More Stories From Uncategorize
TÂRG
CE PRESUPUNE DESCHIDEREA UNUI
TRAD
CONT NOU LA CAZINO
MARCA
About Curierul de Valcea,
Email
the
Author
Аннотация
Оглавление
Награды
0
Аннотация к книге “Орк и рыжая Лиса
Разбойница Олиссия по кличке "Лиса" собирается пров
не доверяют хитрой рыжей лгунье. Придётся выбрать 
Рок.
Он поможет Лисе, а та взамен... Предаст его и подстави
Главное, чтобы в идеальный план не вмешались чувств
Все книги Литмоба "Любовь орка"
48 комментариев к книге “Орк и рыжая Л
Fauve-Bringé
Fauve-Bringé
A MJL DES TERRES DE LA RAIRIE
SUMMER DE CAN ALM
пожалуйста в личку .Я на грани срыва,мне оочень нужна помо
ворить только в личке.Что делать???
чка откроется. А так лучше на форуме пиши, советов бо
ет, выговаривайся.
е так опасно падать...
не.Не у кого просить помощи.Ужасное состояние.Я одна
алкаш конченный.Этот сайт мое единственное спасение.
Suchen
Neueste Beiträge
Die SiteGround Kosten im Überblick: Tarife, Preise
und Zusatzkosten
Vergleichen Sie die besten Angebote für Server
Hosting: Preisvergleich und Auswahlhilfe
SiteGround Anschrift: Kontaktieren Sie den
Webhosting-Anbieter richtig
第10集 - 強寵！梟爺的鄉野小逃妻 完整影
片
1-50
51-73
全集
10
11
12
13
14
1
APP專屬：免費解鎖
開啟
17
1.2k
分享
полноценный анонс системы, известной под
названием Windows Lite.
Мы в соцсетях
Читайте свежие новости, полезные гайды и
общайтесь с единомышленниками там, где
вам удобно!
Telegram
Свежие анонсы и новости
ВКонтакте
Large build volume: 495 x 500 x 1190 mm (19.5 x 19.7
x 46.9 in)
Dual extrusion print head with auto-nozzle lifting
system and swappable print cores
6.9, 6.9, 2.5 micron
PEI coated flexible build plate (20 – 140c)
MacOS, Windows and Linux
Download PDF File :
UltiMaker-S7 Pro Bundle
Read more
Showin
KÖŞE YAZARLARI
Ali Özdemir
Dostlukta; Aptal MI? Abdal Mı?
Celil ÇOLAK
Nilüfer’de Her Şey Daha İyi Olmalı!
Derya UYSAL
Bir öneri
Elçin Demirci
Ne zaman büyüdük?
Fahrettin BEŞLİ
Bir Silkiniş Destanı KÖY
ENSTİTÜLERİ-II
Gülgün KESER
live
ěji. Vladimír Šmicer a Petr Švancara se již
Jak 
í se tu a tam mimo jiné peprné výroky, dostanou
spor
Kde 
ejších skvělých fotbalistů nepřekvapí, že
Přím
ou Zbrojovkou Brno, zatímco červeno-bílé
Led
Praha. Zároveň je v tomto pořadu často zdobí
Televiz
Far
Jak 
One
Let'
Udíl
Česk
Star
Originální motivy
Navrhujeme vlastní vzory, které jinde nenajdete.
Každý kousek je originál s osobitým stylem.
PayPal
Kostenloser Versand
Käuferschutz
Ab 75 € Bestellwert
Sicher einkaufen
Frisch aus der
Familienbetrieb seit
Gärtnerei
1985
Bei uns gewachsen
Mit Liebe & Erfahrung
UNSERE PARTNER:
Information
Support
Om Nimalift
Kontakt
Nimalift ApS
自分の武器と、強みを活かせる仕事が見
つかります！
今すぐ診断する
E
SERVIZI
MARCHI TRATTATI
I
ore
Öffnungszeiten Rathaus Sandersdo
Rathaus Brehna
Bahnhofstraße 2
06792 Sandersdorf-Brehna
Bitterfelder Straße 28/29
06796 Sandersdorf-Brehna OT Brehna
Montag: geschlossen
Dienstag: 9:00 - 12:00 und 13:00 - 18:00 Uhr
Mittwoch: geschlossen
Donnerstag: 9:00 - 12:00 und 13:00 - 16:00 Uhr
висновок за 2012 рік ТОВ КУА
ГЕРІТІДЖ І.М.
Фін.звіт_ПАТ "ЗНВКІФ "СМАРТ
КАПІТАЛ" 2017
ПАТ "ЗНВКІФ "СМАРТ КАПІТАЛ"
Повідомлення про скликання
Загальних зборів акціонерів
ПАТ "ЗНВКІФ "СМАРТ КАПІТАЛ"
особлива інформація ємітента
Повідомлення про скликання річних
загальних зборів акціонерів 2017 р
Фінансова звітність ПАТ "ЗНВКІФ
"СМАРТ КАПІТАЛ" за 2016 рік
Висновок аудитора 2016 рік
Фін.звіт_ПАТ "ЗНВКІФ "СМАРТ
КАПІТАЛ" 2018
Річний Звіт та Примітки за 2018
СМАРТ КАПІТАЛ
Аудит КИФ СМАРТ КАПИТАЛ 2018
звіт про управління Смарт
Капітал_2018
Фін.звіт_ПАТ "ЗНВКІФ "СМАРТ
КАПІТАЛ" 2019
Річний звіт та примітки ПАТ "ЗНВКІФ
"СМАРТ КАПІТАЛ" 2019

- - - - -

What you need to do: Where a line of the data holds "Лиса", show that line.

The answer:
Аннотация к книге “Орк и рыжая Лиса
Разбойница Олиссия по кличке "Лиса" собирается пров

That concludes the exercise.